> _Task statement_
Print the full set of records below, character for character and picture-free.

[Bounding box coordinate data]
Start of Block

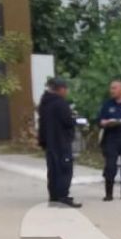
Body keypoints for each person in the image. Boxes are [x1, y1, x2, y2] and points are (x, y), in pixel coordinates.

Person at [37, 77, 82, 208]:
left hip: (49, 142)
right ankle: (63, 197)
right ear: (61, 89)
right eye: (65, 88)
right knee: (64, 169)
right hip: (61, 141)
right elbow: (67, 121)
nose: (66, 91)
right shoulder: (60, 103)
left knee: (53, 170)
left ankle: (54, 197)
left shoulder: (45, 102)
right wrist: (75, 119)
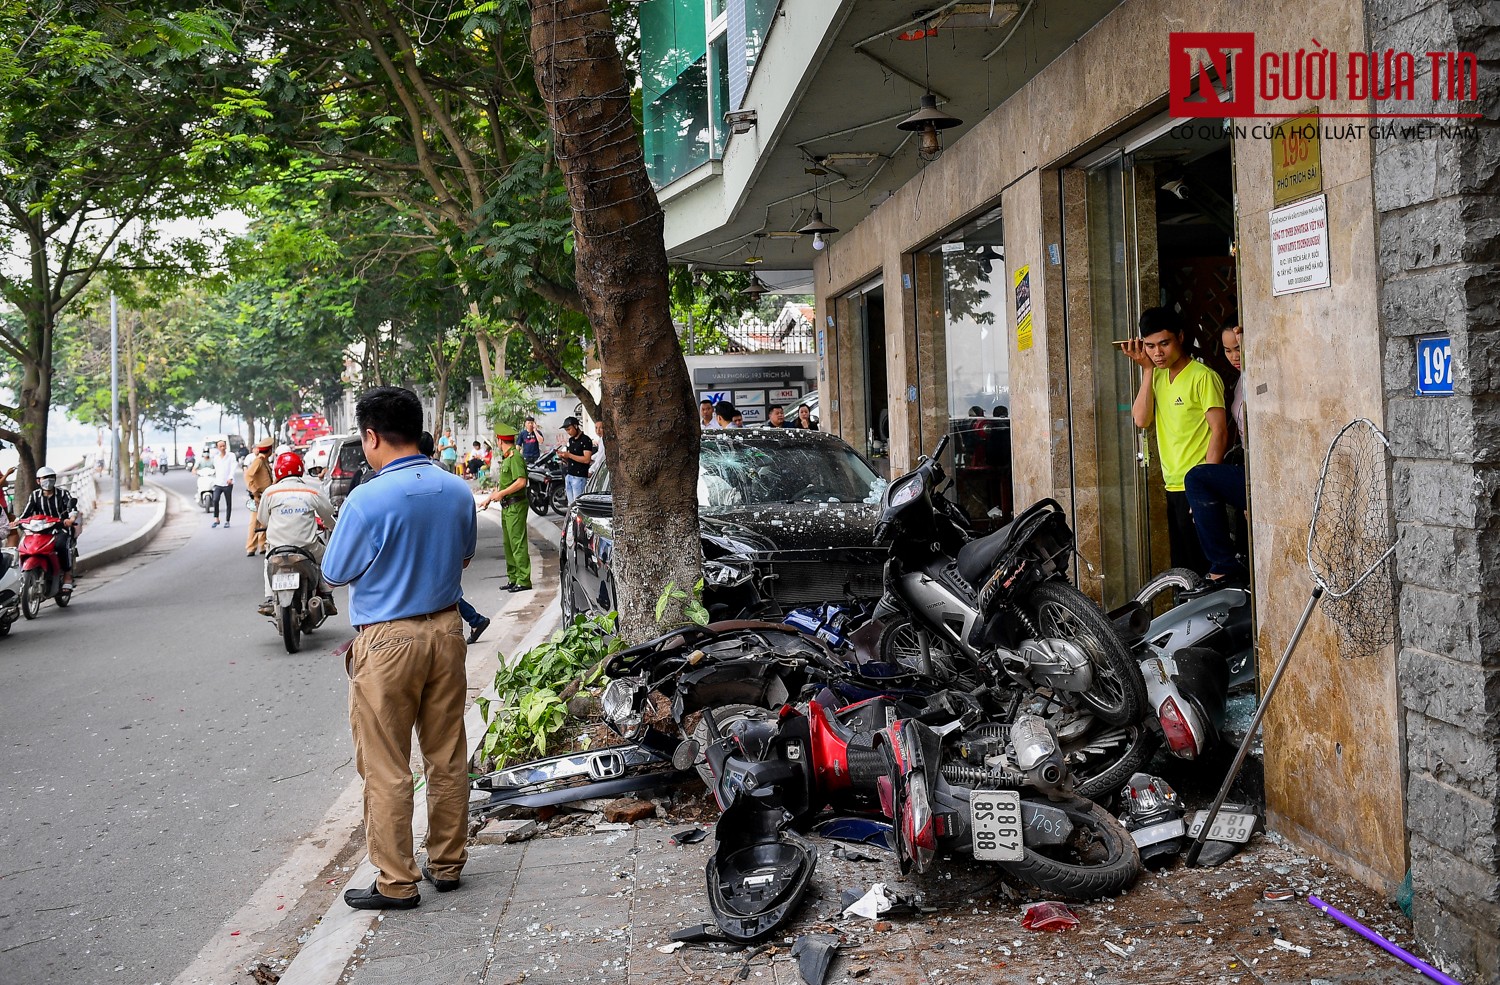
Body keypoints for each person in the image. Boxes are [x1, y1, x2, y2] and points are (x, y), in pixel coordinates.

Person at [322, 387, 477, 910]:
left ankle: (396, 881)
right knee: (448, 753)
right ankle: (448, 864)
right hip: (447, 631)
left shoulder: (367, 499)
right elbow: (464, 558)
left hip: (388, 640)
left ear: (371, 436)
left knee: (387, 765)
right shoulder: (456, 490)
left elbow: (334, 571)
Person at [1120, 306, 1228, 575]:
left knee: (1210, 569)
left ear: (1180, 337)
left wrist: (1207, 485)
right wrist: (1146, 371)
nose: (1158, 353)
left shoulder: (1203, 377)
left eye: (1164, 344)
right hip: (1173, 487)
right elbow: (1141, 420)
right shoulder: (1155, 375)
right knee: (1185, 570)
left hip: (1199, 486)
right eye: (1150, 346)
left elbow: (1220, 432)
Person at [1184, 325, 1250, 587]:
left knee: (1198, 478)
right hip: (1248, 469)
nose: (1234, 356)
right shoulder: (1240, 382)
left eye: (1239, 348)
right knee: (1199, 482)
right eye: (1227, 350)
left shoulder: (1259, 375)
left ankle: (1224, 565)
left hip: (1267, 474)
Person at [419, 431, 490, 643]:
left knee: (436, 587)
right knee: (441, 586)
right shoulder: (442, 470)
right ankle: (474, 619)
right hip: (447, 538)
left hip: (429, 538)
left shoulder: (420, 473)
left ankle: (473, 620)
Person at [255, 451, 337, 616]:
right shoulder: (311, 492)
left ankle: (270, 598)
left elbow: (263, 520)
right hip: (306, 548)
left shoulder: (270, 493)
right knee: (326, 558)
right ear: (300, 469)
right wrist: (333, 528)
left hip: (276, 550)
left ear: (277, 471)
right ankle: (326, 594)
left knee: (267, 563)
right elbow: (328, 515)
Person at [481, 424, 532, 592]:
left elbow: (521, 481)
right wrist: (489, 498)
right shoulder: (507, 457)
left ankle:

End of Block

> _Solution to the problem_
Body keypoints for each person in the image. Boxes are [x1, y1, x2, y2] and points are (x, y), in pixel coordinates.

Person at [37, 77, 82, 208]:
left hip: (49, 142)
right ankle: (63, 197)
right ear: (61, 89)
right eye: (65, 88)
right knee: (64, 169)
right hip: (61, 141)
right elbow: (67, 121)
nose: (66, 91)
right shoulder: (60, 103)
left knee: (53, 170)
left ankle: (54, 197)
left shoulder: (45, 102)
right wrist: (75, 119)
Body keypoints for each person in the image. Boxes are [x1, y1, x2, y2] and points are (x, y), in pixel coordinates.

Person at [322, 387, 477, 910]:
left ankle: (396, 881)
right knee: (448, 753)
right ankle: (448, 864)
right hip: (447, 631)
left shoulder: (367, 499)
right elbow: (464, 558)
left hip: (388, 640)
left ear: (371, 436)
left knee: (387, 765)
right shoulder: (456, 490)
left elbow: (334, 571)
Person at [1120, 306, 1228, 575]:
left knee: (1210, 569)
left ear: (1180, 337)
left wrist: (1207, 485)
right wrist: (1146, 371)
nose: (1158, 353)
left shoulder: (1203, 377)
left eye: (1164, 344)
right hip: (1173, 487)
right elbow: (1141, 420)
right shoulder: (1155, 375)
right knee: (1185, 570)
left hip: (1199, 486)
right eye: (1150, 346)
left elbow: (1220, 432)
Person at [1184, 325, 1250, 587]:
left knee: (1198, 478)
right hip: (1248, 469)
nose: (1234, 356)
right shoulder: (1240, 382)
left eye: (1239, 348)
right knee: (1199, 482)
right eye: (1227, 350)
left shoulder: (1259, 375)
left ankle: (1224, 565)
left hip: (1267, 474)
Person at [419, 431, 490, 643]:
left knee: (436, 587)
right knee: (441, 586)
right shoulder: (442, 470)
right ankle: (474, 619)
right hip: (447, 538)
left hip: (429, 538)
left shoulder: (420, 473)
left ankle: (473, 620)
Person at [255, 451, 337, 616]:
right shoulder: (311, 492)
left ankle: (270, 598)
left elbow: (263, 520)
right hip: (306, 548)
left shoulder: (270, 493)
right knee: (326, 558)
right ear: (300, 469)
right wrist: (333, 528)
left hip: (276, 550)
left ear: (277, 471)
right ankle: (326, 594)
left knee: (267, 563)
right elbow: (328, 515)
Person at [481, 424, 532, 592]:
left elbow: (521, 481)
right wrist: (489, 498)
right shoulder: (507, 457)
left ankle:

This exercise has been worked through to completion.